L’approdo di Quintana alla Arkea-Samsic non è mai parsa la soluzione per lui ideale, anche se i risultati sono venuti e grazie ai suoi piazzamenti e ai punti sommati, la squadra di Emmanuel Hubert dal prossimo anno salirà nel WorldTour.

Un video su Instagram

L’annuncio lo ha dato Nairo in persona venerdì scorso, con un video pubblicato da Tunja sul suo profilo Instagram, che molti di voi avranno visto. Con il consueto sorriso gentile, il colombiano ha annunciato che non avrebbe più indossato i colori della squadra bretone, aggiungendo che avrebbe chiuso in anticipo la stagione per motivi di salute. In realtà, il pretesto è servito per mascherare il divieto di correre fatto scattare dalla squadra, una delle più convinte aderenti a MPCC (il movimento per il ciclismo credibile) per il quale il colombiano aveva dovuto rinunciare alla Vuelta, nonostante non fosse squalificato.

Da questo punto di vista, come si diceva, il matrimonio fra Arkea e Quintana era difettoso sin dall’inizio. Nairo è infatti un soggetto asmatico e nel team di Hubert non ha potuto mai usare prodotti idonei per curarsi. Ecco perché le sue vittorie sono venute nelle giornate di maltempo e la vita si faceva improvvisamente più dura con il caldo e nelle belle giornate.

E’ il 17 agosto, foto ufficiali della Vuelta. Quintana è pronto, ma l’indomani rinuncia. Chaves gli mostra solidarietà
E’ il 17 agosto, foto ufficiali della Vuelta. Quintana è pronto, ma l’indomani rinuncia. Chaves gli mostra solidarietà

Silenzio dalla Francia

«Voglio ringraziare il team Arkéa-Samsic – ha detto – per questi tre anni trascorsi tra alti e bassi, ma a cui ho potuto portare la mia esperienza e punti UCI per consentire loro di accedere al WorldTour il prossimo anno».

Da parte della squadra non sono arrivati commenti, quanto piuttosto un comunicato firmato dal team manager, nel quale si conferma la conclusione del rapporto di lavoro. Peraltro è emerso che il rinnovo triennale del contratto fosse stato annunciato ma non firmato, per cui Quintana lascerà la squadra francese senza nulla da pretendere. Da parte bretone tuttavia, non arrivano altre osservazioni.

Secondo sul Granon alle spalle di Vingegaard: il Tour 2022 di Quintana è stato molto positivo
Secondo sul Granon alle spalle di Vingegaard: il Tour 2022 di Quintana è stato molto positivo

Voci di mercato

Al momento Quintana è in attesa di una decisione del TAS, cui si è appellato contro la squalifica del Tour e di cui ai recenti mondiali ha parlato anche il presidente dell’UCI Lappartient. L’udienza è attesa per il prossimo 12 ottobre, ma anche se il Tribunale arbitrale si pronunciasse in favore dell’UCI, Quintana rimarrebbe spogliato dei piazzamenti del Tour, ma non andrebbe incontro ad altre sanzioni, per cui potrebbe in ogni caso riprendere a correre.

Voci di dati archiviate:
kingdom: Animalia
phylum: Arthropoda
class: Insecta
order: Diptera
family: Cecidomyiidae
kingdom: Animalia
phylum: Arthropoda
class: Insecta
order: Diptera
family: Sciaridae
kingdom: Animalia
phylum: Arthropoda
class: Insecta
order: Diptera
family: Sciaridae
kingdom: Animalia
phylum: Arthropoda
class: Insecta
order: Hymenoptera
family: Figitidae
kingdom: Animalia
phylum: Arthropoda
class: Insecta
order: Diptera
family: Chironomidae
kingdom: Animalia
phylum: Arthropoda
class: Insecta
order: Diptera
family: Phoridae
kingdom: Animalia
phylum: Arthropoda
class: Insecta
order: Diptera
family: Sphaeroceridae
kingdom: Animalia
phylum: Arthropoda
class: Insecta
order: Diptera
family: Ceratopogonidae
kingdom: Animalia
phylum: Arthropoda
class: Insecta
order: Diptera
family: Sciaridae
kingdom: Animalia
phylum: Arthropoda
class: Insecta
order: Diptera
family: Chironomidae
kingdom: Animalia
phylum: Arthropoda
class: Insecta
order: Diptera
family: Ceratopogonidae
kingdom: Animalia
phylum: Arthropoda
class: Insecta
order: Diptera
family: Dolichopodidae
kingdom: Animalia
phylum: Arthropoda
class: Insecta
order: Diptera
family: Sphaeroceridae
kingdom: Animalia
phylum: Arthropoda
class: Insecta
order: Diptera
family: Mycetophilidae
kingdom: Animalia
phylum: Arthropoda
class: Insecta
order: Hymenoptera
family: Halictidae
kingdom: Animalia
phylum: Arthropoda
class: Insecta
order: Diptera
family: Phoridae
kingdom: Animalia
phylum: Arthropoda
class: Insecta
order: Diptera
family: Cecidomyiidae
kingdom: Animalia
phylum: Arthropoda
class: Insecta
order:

§ CONSEGNA
Elenca tutte le persone indicate per nome nel testo su Quintana e l'Arkea-Samsic. I dati non hanno alcun ruolo in questo esercizio.

§ RISPOSTA
- Nairo Quintana
- Emmanuel Hubert
- Chaves
- Vingegaard
- Lappartient